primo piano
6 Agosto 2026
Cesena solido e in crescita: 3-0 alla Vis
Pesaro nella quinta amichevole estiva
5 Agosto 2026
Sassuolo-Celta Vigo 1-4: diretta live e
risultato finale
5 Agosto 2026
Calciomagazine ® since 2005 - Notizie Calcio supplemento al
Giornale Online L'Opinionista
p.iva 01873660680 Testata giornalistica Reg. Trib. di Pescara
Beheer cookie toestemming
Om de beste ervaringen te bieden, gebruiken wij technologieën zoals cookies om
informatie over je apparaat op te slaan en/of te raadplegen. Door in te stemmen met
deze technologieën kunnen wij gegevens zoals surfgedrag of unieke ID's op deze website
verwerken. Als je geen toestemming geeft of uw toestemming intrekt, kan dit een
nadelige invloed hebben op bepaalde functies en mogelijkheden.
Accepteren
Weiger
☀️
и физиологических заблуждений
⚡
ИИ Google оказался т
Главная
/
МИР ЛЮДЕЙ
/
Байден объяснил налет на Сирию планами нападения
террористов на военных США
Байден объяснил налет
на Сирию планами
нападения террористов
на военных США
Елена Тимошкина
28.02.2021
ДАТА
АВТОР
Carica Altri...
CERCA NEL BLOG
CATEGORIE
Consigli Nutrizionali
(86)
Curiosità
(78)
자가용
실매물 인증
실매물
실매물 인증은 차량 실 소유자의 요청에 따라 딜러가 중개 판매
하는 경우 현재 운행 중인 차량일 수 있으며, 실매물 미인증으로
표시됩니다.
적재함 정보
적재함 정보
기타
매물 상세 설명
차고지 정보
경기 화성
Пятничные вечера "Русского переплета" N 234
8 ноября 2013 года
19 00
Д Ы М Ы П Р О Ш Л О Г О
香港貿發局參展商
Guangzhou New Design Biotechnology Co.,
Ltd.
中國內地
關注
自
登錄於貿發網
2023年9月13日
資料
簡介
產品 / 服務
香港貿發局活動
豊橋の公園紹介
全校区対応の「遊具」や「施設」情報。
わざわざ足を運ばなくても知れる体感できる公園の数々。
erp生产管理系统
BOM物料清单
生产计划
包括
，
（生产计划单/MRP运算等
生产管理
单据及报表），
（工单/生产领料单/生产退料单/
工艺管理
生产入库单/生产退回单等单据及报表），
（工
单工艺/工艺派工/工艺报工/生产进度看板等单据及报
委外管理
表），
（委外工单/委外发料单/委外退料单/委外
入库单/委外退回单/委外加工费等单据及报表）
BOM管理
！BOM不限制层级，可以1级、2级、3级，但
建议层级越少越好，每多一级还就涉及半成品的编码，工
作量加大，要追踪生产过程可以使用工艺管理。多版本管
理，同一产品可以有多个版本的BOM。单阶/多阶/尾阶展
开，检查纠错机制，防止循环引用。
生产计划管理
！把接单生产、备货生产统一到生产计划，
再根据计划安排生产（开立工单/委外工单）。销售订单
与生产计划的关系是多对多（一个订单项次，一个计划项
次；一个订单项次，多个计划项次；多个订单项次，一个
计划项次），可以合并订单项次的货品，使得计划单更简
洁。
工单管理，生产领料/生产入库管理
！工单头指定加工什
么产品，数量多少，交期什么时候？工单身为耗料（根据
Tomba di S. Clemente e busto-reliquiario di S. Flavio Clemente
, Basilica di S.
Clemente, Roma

--------------------------------------------------

The problem: In the preceding material, find each line holding the word "委外工单" and copy it out.

Your response:
（委外工单/委外发料单/委外退料单/委外
再根据计划安排生产（开立工单/委外工单）。销售订单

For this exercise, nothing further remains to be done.